It would seem lately that just about every big name in technology is looking into Internet-connected TV platforms in one form or another, from rumors about a new video-on-demand service from Verizon to endless talk about the expansion of Apple TV.
The latest player trying to make a name for itself in this space is Intel. The Wall Street Journal reported on Monday that the chip maker is developing an Internet-based TV service for U.S. consumers.
The Silicon Valley company has for several months been pitching media companies on a plan to create a "virtual cable operator," which would offer their U.S. TV channels nationwide over the Internet in a bundle similar to subscriptions sold by cable- and satellite-TV operators, according to people familiar with the effort. Intel wouldn't provide Internet access, which subscribers would obtain separately.
This sounds like it has the potential to give consumers not only more choices when it comes to picking a cable provider, but also more control over the content they're buying.

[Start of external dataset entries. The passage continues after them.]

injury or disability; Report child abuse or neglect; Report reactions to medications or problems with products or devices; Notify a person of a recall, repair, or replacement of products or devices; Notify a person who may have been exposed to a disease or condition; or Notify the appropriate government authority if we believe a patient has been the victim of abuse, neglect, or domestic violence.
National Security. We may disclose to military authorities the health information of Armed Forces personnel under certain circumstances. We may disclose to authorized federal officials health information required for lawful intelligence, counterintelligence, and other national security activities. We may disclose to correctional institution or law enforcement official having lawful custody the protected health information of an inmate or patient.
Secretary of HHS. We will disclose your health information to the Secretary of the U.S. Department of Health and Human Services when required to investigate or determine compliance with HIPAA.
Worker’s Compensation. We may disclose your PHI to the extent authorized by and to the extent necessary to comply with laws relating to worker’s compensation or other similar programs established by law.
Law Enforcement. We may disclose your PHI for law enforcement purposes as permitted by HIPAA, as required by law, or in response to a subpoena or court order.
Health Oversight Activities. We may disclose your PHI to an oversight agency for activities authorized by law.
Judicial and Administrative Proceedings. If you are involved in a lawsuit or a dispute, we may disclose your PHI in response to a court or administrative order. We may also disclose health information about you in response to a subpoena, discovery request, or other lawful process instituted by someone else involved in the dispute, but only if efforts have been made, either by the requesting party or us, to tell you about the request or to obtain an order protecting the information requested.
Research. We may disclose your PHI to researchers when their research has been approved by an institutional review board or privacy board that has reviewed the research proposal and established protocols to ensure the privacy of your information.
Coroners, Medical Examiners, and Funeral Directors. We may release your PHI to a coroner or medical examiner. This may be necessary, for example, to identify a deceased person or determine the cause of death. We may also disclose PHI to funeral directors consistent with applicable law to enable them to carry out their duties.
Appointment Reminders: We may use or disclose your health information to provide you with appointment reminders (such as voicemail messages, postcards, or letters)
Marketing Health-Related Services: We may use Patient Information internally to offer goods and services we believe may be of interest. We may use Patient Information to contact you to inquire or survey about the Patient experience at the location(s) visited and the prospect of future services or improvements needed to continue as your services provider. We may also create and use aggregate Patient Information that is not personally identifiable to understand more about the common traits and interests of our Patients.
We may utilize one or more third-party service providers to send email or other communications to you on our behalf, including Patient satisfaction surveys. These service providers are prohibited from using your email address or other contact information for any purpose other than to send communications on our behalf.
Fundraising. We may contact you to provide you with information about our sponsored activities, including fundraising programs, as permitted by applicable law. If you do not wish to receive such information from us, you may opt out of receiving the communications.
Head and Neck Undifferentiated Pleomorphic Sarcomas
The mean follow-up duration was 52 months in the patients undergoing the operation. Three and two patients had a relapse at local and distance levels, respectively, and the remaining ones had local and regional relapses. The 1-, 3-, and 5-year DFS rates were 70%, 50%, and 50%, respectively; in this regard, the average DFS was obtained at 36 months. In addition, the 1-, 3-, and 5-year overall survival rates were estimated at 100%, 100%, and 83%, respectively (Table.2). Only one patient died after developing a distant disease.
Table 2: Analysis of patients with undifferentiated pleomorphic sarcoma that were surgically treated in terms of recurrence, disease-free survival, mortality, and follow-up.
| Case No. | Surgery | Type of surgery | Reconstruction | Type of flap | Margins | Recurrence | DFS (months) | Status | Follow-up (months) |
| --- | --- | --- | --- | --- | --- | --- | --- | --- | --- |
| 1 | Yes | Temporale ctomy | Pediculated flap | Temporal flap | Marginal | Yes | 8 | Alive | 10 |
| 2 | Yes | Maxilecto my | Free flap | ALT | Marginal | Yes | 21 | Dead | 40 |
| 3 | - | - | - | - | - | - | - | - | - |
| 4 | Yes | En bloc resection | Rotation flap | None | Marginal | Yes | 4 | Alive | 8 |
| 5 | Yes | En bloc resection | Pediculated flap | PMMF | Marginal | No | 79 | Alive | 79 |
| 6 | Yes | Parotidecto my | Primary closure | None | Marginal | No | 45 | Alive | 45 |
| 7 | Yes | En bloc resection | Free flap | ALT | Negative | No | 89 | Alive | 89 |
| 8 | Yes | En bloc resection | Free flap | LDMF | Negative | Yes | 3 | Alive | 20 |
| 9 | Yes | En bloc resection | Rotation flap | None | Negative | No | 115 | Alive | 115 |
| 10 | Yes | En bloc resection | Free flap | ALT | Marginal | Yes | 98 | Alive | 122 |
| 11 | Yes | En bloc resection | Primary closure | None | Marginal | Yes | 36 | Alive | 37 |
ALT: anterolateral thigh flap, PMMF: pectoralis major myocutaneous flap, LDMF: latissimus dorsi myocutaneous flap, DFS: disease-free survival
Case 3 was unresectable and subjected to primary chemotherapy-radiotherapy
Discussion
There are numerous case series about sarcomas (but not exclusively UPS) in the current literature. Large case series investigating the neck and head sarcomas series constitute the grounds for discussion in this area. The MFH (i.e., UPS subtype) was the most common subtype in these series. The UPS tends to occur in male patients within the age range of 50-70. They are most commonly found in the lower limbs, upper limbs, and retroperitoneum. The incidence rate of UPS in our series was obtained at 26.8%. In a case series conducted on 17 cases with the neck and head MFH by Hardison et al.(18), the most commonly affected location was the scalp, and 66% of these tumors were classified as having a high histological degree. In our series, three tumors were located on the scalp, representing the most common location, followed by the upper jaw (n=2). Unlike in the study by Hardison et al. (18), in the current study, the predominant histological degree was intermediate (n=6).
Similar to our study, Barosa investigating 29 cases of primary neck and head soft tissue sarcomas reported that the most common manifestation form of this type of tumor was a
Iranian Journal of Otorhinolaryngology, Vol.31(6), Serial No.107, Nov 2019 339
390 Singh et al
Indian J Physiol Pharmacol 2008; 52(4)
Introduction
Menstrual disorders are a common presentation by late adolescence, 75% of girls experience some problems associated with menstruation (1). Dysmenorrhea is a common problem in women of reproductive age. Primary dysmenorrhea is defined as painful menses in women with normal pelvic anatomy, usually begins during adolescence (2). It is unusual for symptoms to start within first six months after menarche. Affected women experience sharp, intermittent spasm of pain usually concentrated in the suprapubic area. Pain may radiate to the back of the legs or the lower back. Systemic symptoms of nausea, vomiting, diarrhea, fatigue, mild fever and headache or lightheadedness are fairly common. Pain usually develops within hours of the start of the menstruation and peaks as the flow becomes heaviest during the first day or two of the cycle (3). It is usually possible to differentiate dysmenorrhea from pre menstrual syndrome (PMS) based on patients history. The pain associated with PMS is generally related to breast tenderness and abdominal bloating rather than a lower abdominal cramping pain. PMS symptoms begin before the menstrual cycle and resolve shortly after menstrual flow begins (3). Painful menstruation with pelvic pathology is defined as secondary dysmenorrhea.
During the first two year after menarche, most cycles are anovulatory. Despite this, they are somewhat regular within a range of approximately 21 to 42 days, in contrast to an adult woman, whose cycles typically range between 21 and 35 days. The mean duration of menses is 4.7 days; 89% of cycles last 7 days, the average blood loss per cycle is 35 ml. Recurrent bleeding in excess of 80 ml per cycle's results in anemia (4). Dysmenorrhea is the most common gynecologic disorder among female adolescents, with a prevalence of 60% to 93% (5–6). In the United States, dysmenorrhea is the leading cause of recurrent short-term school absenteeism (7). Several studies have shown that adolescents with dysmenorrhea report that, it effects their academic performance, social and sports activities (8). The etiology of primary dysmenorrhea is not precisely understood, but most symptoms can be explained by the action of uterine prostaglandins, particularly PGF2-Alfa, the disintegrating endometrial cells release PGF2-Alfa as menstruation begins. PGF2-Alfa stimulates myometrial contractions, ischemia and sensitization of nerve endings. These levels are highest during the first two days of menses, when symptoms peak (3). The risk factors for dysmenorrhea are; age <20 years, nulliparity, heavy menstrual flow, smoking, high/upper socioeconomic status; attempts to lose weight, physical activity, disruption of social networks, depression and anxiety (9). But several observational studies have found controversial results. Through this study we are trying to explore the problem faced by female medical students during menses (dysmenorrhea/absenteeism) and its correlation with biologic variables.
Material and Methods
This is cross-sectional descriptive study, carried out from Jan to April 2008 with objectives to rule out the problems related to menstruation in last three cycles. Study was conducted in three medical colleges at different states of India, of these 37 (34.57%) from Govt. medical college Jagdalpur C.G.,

There has been more debate recently about letting consumers pick and choose their cable channels, à la carte style, rather than being forced to pay $50-$100 a month for dozens of channels you'll never watch. Could Intel finally answer this wish?
Possibly, but that's going to take considerable time and negotiation. As for the nitty-gritty details, obviously this platform would run on Intel hardware, but what that hardware will look like is still quite a mystery with the exception of being described as a "set-top box."
If this turns out to be true and all goes well for Intel, we could be seeing this platform emerge before the end of the year.